Premium
The development, reliability and validity of a disease specific quality of life model for adults with growth hormone deficiency
Author(s) -
Wallymahmed Maureen E.,
Baker Gus A.,
Humphris Gerry,
Dewey Michael,
MacFarlane Ian A.
Publication year - 1996
Publication title -
clinical endocrinology
Language(s) - English
Resource type - Journals
SCImago Journal Rank - 1.055
H-Index - 147
eISSN - 1365-2265
pISSN - 0300-0664
DOI - 10.1046/j.1365-2265.1996.704523.x
Subject(s) - nottingham health profile , quality of life (healthcare) , cronbach's alpha , anxiety , medicine , psychology , convergent validity , population , growth hormone deficiency , hospital anxiety and depression scale , clinical psychology , psychometrics , growth hormone , psychiatry , hormone , internal consistency , alternative medicine , nursing , environmental health , pathology
OBJECTIVE Adults with GH deficiency frequently complain of lack of energy, fatigue, social isol ation and problems with sexual relationships resulting in a low perceived quality of life. Previous studies of quality of life (QOL) in GH deficient adults have involved small numbers of patients and used measures not specifically designed for this patient population. We have devised a health related QOL model specifically designed for use in adults with GH deficiency and to assess the impact of future GH replacement therapy. DESIGN Six measurements were chosen for inclusion in the model. Two were adapted for use after clinical interviews with 12 adult GH deficient patients: the Impact and the Life Fulfilment scales.

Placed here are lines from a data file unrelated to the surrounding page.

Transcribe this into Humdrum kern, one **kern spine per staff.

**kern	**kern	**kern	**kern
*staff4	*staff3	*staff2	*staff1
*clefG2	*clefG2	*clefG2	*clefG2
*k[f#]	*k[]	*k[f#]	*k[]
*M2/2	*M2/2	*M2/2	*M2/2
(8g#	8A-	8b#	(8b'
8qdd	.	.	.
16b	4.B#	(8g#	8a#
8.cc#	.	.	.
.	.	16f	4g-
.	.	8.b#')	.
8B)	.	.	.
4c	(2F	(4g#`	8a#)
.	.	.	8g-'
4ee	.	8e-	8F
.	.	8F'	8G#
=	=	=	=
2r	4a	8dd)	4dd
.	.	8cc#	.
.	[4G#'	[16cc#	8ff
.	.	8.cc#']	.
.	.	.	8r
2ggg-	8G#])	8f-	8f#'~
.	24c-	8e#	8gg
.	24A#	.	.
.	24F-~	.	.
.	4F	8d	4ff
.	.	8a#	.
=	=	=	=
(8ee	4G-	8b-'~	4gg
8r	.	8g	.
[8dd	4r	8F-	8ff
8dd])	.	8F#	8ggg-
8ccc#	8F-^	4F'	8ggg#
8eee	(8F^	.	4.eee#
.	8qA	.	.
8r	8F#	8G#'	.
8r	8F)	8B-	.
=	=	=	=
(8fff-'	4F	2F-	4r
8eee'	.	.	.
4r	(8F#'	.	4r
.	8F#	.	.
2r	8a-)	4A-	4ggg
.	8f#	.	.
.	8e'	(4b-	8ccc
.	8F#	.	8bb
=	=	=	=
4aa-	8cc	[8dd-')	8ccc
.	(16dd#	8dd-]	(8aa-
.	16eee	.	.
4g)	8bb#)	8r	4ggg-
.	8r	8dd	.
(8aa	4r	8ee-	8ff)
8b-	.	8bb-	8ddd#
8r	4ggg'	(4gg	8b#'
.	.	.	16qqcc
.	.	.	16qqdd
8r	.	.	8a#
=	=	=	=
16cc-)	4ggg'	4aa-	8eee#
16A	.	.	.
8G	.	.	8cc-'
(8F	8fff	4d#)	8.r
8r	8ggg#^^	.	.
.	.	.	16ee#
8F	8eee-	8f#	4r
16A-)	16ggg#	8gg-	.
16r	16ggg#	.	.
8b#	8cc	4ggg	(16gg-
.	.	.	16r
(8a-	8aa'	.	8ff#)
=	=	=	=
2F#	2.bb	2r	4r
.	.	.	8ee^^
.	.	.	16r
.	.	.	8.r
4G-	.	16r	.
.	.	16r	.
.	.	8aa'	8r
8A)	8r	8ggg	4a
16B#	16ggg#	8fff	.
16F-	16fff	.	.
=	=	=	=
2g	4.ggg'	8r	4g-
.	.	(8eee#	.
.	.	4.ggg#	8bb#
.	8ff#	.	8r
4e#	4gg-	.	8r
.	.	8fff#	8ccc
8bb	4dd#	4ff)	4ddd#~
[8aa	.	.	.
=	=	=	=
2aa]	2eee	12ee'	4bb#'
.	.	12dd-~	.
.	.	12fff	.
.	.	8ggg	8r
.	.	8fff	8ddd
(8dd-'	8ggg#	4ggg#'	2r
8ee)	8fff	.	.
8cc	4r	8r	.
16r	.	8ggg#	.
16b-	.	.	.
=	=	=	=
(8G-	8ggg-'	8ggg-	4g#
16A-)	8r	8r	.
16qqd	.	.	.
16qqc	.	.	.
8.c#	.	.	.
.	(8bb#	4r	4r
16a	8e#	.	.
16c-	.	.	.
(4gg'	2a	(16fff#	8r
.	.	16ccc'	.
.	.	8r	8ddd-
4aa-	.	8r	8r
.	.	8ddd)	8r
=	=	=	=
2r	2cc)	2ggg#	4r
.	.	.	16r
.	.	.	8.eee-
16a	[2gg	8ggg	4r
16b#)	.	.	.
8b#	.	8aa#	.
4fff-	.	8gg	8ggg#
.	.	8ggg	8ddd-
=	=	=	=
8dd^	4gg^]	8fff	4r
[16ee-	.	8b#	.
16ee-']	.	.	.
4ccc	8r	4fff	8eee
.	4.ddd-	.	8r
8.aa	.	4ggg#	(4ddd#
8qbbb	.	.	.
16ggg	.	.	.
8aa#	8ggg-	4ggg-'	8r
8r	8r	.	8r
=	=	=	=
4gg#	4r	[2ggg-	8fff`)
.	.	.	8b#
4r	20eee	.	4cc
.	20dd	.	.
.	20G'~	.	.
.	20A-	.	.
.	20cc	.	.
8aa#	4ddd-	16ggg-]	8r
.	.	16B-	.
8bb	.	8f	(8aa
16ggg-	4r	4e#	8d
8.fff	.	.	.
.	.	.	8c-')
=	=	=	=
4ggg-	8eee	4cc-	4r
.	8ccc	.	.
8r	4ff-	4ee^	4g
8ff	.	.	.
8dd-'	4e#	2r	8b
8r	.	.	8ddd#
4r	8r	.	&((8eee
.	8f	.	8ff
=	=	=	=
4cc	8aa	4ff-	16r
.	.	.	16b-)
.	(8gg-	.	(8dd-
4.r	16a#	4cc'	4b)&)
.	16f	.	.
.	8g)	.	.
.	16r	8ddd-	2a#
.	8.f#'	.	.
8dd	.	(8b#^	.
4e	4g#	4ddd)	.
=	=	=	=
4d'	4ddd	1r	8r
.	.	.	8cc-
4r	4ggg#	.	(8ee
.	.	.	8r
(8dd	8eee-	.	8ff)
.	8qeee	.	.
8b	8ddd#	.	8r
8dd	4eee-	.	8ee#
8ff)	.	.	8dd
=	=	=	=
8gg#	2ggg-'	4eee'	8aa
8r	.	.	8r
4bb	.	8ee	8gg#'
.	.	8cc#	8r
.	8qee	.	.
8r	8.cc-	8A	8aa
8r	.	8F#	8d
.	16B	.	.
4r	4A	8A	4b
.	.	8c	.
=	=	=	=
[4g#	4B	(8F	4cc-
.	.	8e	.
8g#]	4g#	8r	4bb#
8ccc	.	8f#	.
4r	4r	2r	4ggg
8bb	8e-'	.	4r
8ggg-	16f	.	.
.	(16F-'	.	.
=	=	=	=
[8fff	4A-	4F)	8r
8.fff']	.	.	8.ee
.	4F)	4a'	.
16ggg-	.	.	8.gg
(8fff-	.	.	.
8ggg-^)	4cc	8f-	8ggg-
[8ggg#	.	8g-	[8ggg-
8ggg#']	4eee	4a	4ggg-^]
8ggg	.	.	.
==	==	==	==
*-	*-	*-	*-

The others were the Nottingham Health Profile, the Hospital Anxiety and Depression Scale, the Self‐Esteem Scale and the Mental Fatigue Questionnaire. The reliability of the 6 measures was assessed by 2 methods: test re‐test correlation and internal consistency (Cronbach's α). The validity of the Impact and Life Fulfilment scales was assessed by correlation with the other 4 scales. PATIENTS Questionnaires were completed by 32 adults with hypothalamic pituitary disorders and GH deficiency (11 male, mean age 35.1 years), with a stimulated maximum serum GH response less than 10 mU/l (mean 2.96).Two had previously received GH injections in childhood. The questionnaires were also completed by 32 age and sex matched control subjects. RESULTS The 6 scales had test re‐test correlations of 0.70–0.92 indicating reliability over time. The Impact and Life Fulfilment Scales and the Mental Fatigue Questionnaire had Cronbach's α scores of greater than 0.6 indicating their potential for use in clinical trials. The Impact and Life Fulfilment scales correlated significantly with many physical and psychological domains from the other 4 scales indicating these were valid in the assessment of health related QOL in GH deficient adults. Compared to the controls the patients with GH deficiency were significantly psychosocially disadvantaged in terms of depression, self‐esteem, mental fatigue and life fulfilment. CONCLUSION The results of the reliability and validity studies indicate that this health related quality of life model for use with adults with GH deficiency is a potentially valid and reliable tool that could be used to assess the effect of GH treatment.